There are a few limitations of our study. It was carried out in only one clinic, but it is unclear how a multicentre evaluation might enhance our findings. Also, as a tertiary referral centre, we may have seen more pronounced preoperative pathology than what is typical elsewhere, even in primary THA. Templating, as well as surgery, is more challenging in these situations. The number of observations is not very large, but our power analysis suggests that the number is sufficient to yield significant results. Also, our sample population had an adequate distribution of all values to make the analyses meaningful. There is no golden standard that we could compare our results with. But this is a general and main objection to preoperative templating of joint prostheses. We concede that radiographic interpretation relies on the clinician’s experience with reading hip radiographs. Main sources of errors when measuring radiographs are errors in locating corresponding landmarks, and errors in calibration on radiographs.

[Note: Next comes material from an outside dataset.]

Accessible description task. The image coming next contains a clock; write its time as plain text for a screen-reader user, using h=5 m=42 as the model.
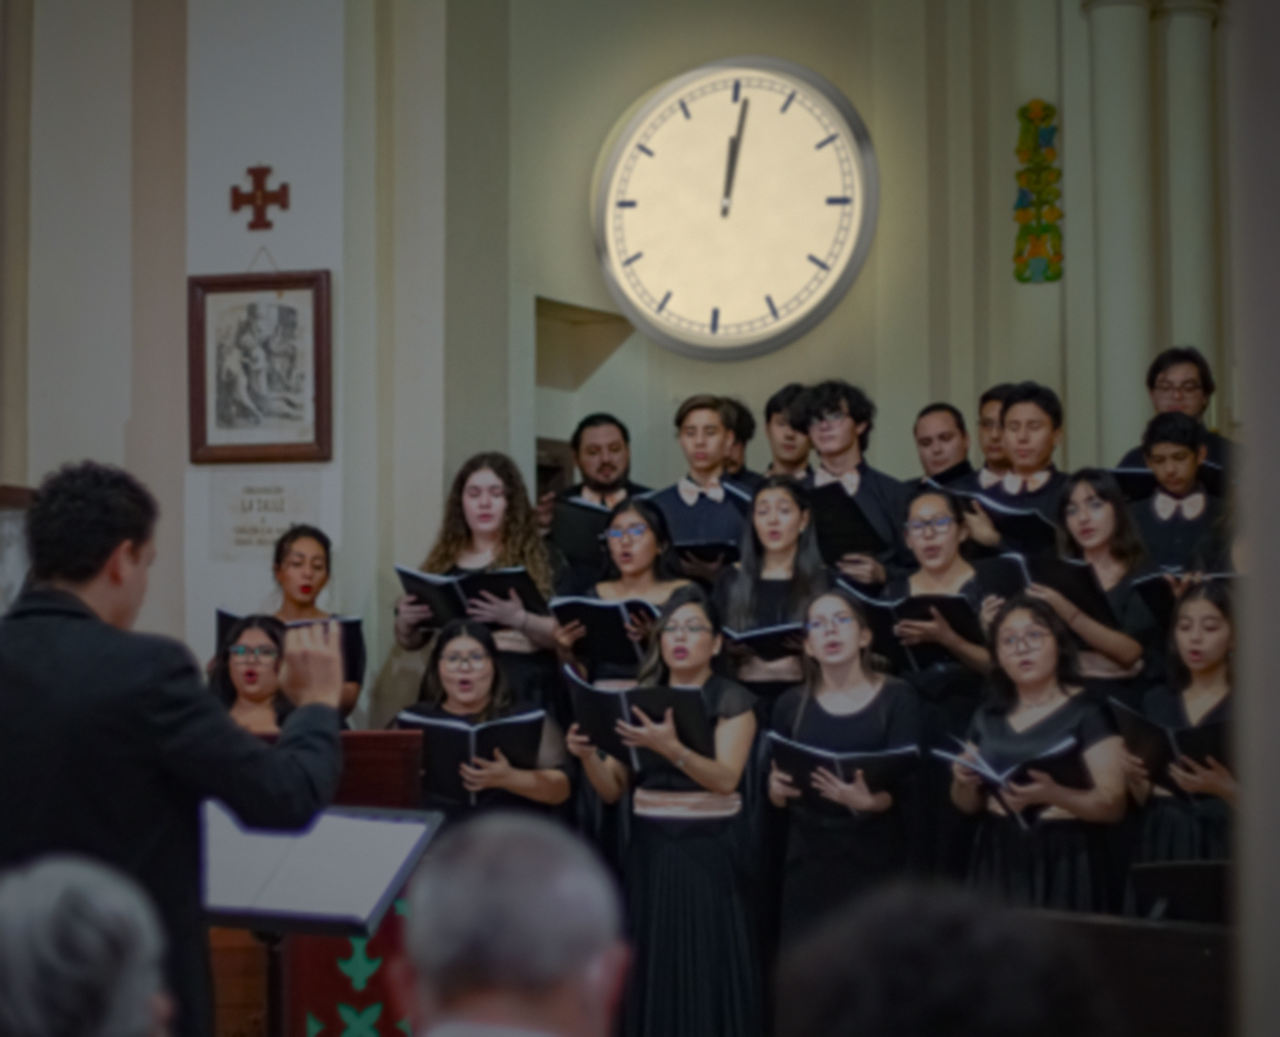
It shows h=12 m=1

However, previous findings suggest that above a certain threshold of experience, this is mainly a methodological problem, and is not likely to infer further bias to our results.
CONCLUSION
The acetabular component was templated accurately in 23.3%, while 63.3% was within +/− 1 component size difference, and 83.3% was within +/−2 size differences. The femoral stem was templated accurately in 36.6%, while 80% was within +/− 1 component size difference, and 96.6% was within +/−2 size differences.. 64% of patients experienced radiologic equalization within +/− 5mm, and 86.6% within 10mm. 15% had leg length discrepancy of more than 10mm postoperatively. There was no systematic tendency to overestimate or underestimate leg length peroperatively.
Preoperative planning and templating play an important role in modern hip joint reconstruction and likely improve the probability of achieving a successful outcome in THA. Preoperative planning helps the surgeon decide the type, size and position of the femoral and acetabular components in addition to giving information on offset and leg length parameters that must be restored, while allowing this to be performed in an expeditious and accurate manner. As a final note, while preoperative radiographic templating gives the surgeon an operative road map to follow, final surgical decisions will be based on intraoperative factors that continue to rely on surgical experience.
In conclusion, we find that the accuracy of templating in uncemented THA is acceptable for the femoral stem, but somewhat inferior for the acetabular shell. Templating is a useful tool in preoperative planning, but cannot be regarded as a blueprint for the operative choice.